Most are in group plans
The bulk of Americans are insured in group plans, but these changes are being felt the most in the individual market. People who buy for themselves of course pay the whole bill, so they try to keep down costs by paring back benefits and taking more out-of-pocket risk.
And it’s that last factor, changing out-of-pocket costs, that might be having the biggest impact. To advocates of the ACA, affordability meant not just getting the 48 million or so Americans without health insurance some coverage. It also meant trying to keep medical costs from routinely kicking even people with health insurance into a financial abyss.
And there is a good argument here. It’s clear now how medical costs contribute to most consumer bankruptcies. The firm NerdWallet this year said an estimated 56 million working-age Americans are so under the gun financially because of medical bills that many should maybe think about filing for bankruptcy protection.
The middle-class policyholder with a $9,000 annual deductible is going to have a major financial problem if his Achilles tendon ruptures while he’s chasing the dog.

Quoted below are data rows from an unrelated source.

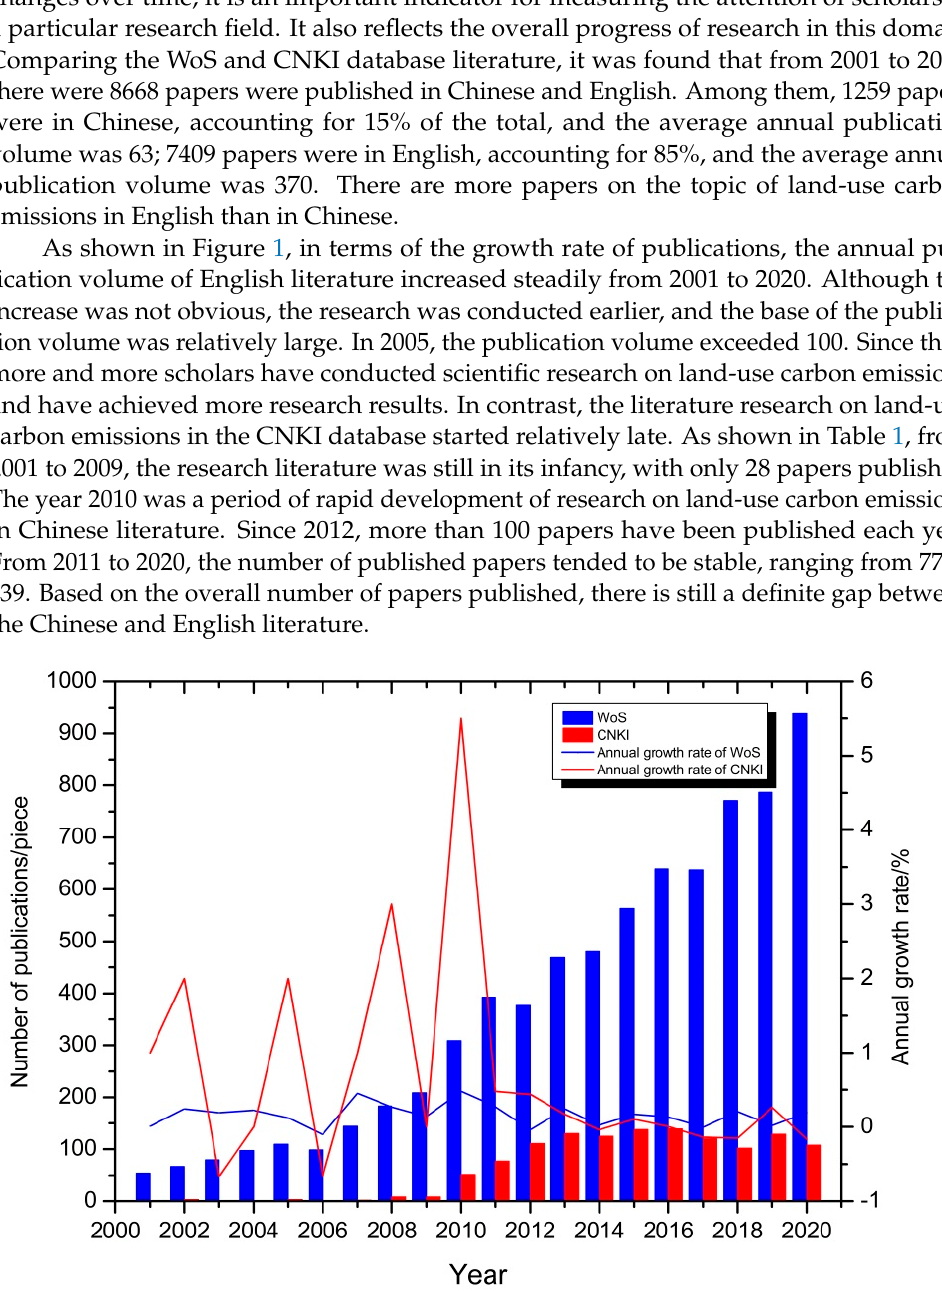
Figure 1. Annual publication volume and growth rate in 2001 − 2020.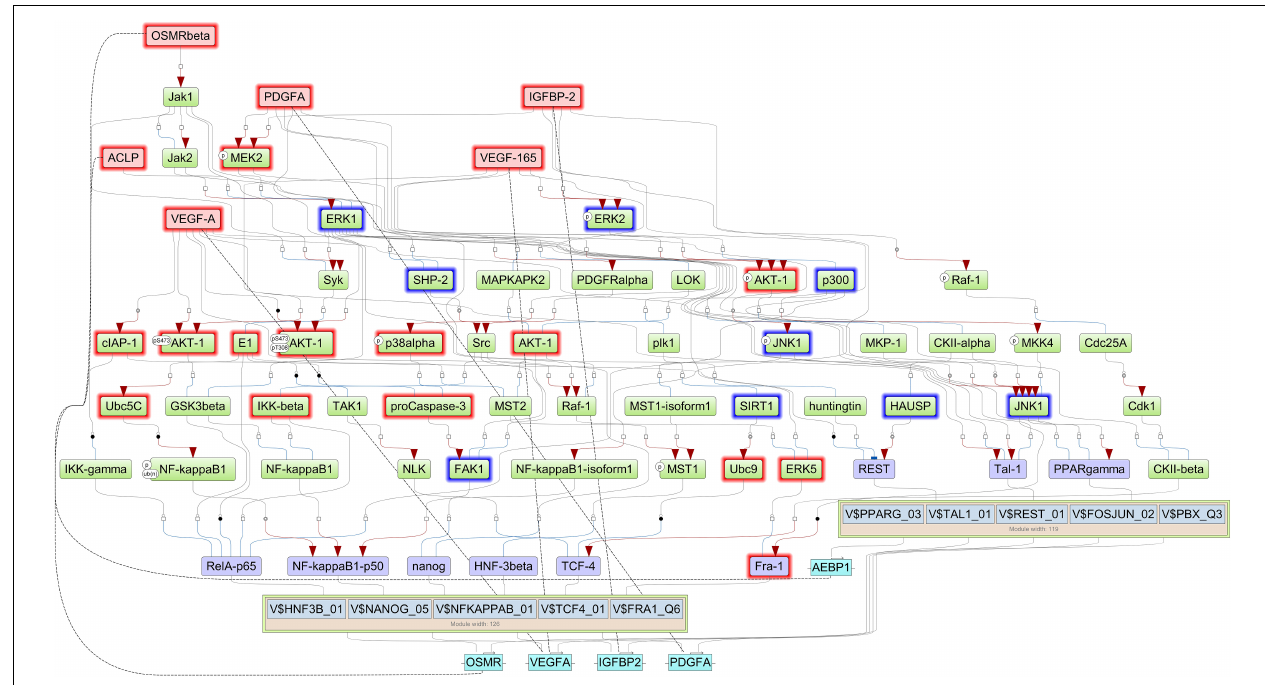
FIGURE 3 | Signal transduction and gene regulatory network of six master regulators (red nodes) regulating two transcription factor modules (purple nodes) enriched in promoters of highly upregulated genes of short-term survivors (STS). The dotted lines from genes to such signaling proteins represent the transcription and translation processes (positive feedback loops). The outside box filling is based on log2FC < ( − 0.2) and is filled red when upregulated (log2FC > 0.2 and p -value < 0.05) and filled blue when downregulated (log2FC < 0.2 and p -value < 0.05) in the current study.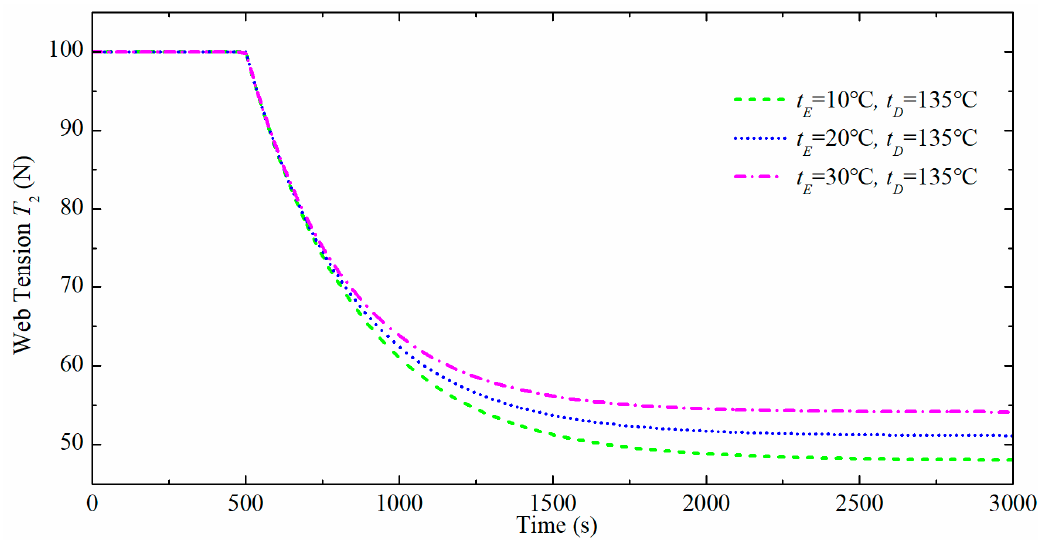
( ) T t as ( ) v t has step changes at different room temperatures 2 1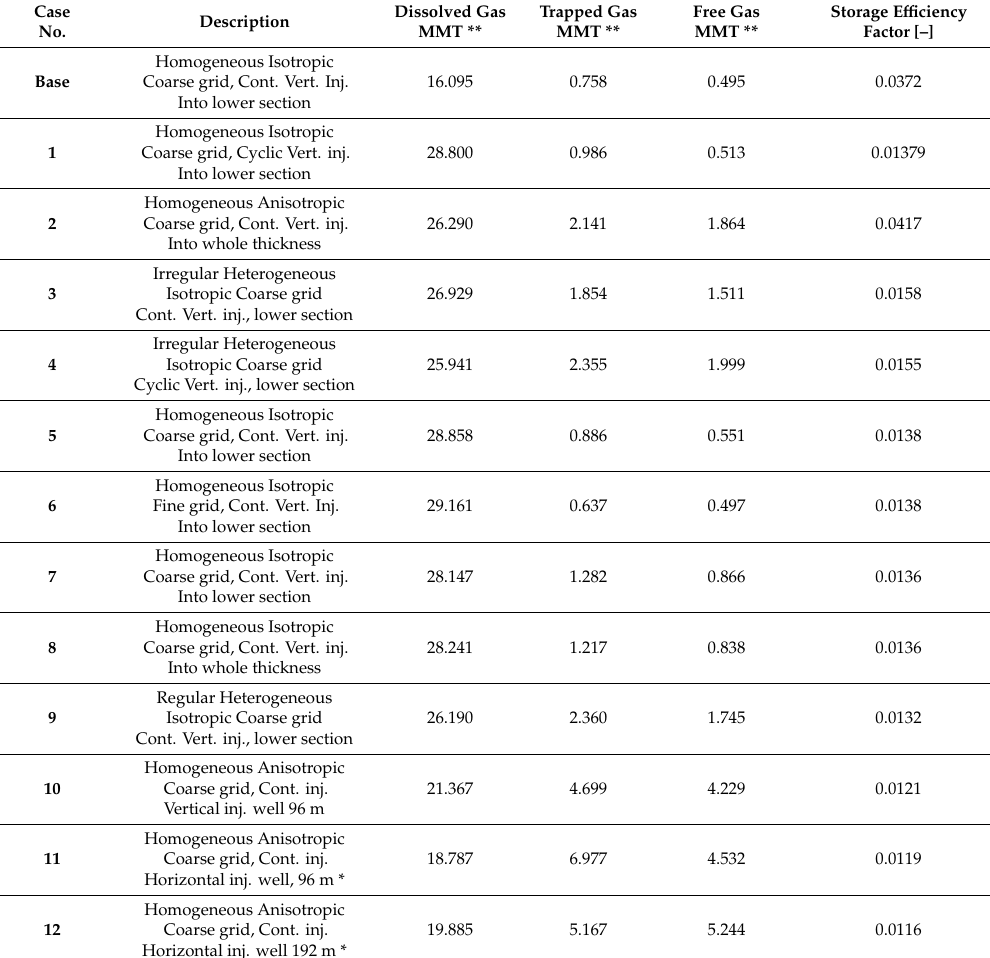
Figure 8. Impact of cyclic injection on different integrated CO 2 phases in DSAs for cases 1, 5, 3 and 4 in Table 3, respectively. Table 4. Simulation results and calculated e ffi ciency factor for all modelled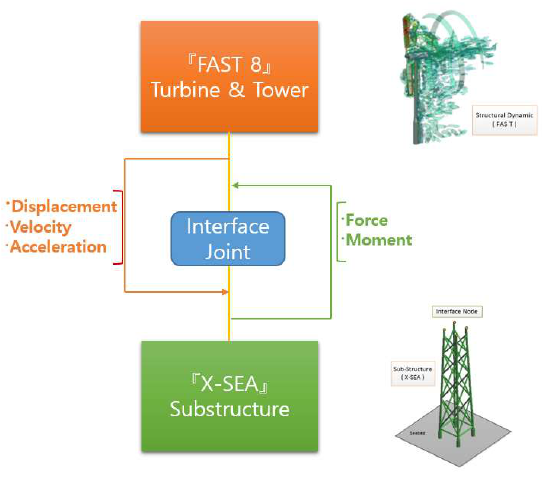
Figure 2. Basis layout of the structure module within X-SEA.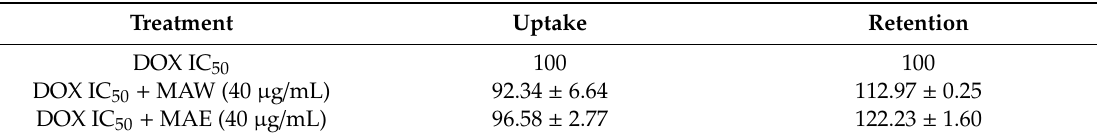
Table 3. E ff ects of M. aquifolium water and ethanol extracts on the uptake and retention of doxorubicin in A549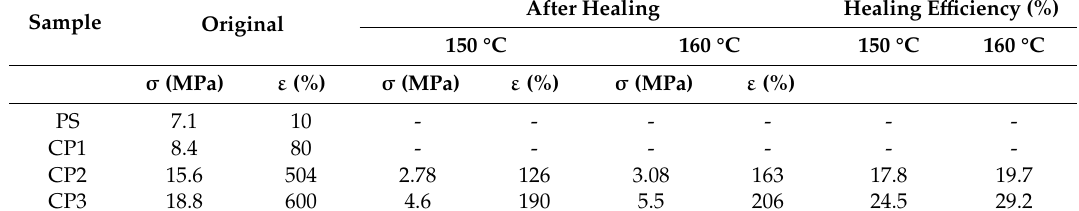
Figure 11. Stress-strain curves of the copolymers after healing at 150 ° C and 160 ° C for 24hr: ( a ) CP2; ( b ) CP3. Table 3. Self-healing properties of copolymers at different temperatures.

The ACA’s proponents knew that, so policies with a $9,000 deductible are now gone. The maximum out-of-pocket expense for an individual is generally going to be $6,350 next year.
There’s a lot of turnover in the individual market, so insurers like Medica and Blue Cross and Blue Shield of Minnesota waited until this year before really talking to policyholders about any of this.
Change is coming
In addition to a thorough website, Medica put out a letter around Labor Day that said some changes were coming. A follow-up letter to policyholders discussed their own personal situations. Dannette Coleman, who heads the individual policy market for Minnetonka-based Medica, said “we did this in about as plain of language as we could.”
Blue Cross grandfathered more than half of its 140,000 or so individual holders, and its letter to the rest was similar to Medica’s. While Medica’s has the edge on clarity and completeness, Blue Cross’ enclosed flier with the title, “Why your rates change,” was about as clear as anyone could write such things.
Neither used the term cancellation.
Scott Keefer, Blue Cross’s vice president of policy and legislative affairs, said how a policyholder fared is really pretty simple.
If you had comprehensive coverage with relatively low out-of-pocket costs, your insurance may even cost less in 2014.
If you are the kind of person who opted out of coverage for things you doubted you needed, such as mental health or maternity care coverage, and if you were willing to risk a big deductible, then your costs are now going up.
And in that latter group, “there’s a lot of anger,” Schneeman said. “You may say it’s now a lot better policy, but that’s Washington. My clients say, ‘I deliberately bought a $9,000 deductible because I can handle the risk and I did not want to pay the insurance company any more money.’ ”
No letter or flier
Schneeman saw no point in preparing a simple letter or flier, because the average situation means so little.
His firm primarily advises employers with group plans, yet it handles more than 2,000 individual policies. He analyzed his clients with a Blue Cross policy and found the average rate increase is about 18 percent, he said. “And I am pretty comfortable they’ll be providing 18 percent more benefit.”
But when it comes to individual cases, the new rates range from a decrease of 34 percent to an increase of 87 percent.
One of his clients, a 28-year-old musician, had a policy with a $9,000 deductible, the type of policy that’s no longer considered insurance. The replacement policy takes the cost from $84 per month to $140, Schneeman said, an increase of about 67 percent that “to him was a million-percent increase.”
At $84 a month, it had worked. He liked it. And despite assurances from his president, there’s no keeping it.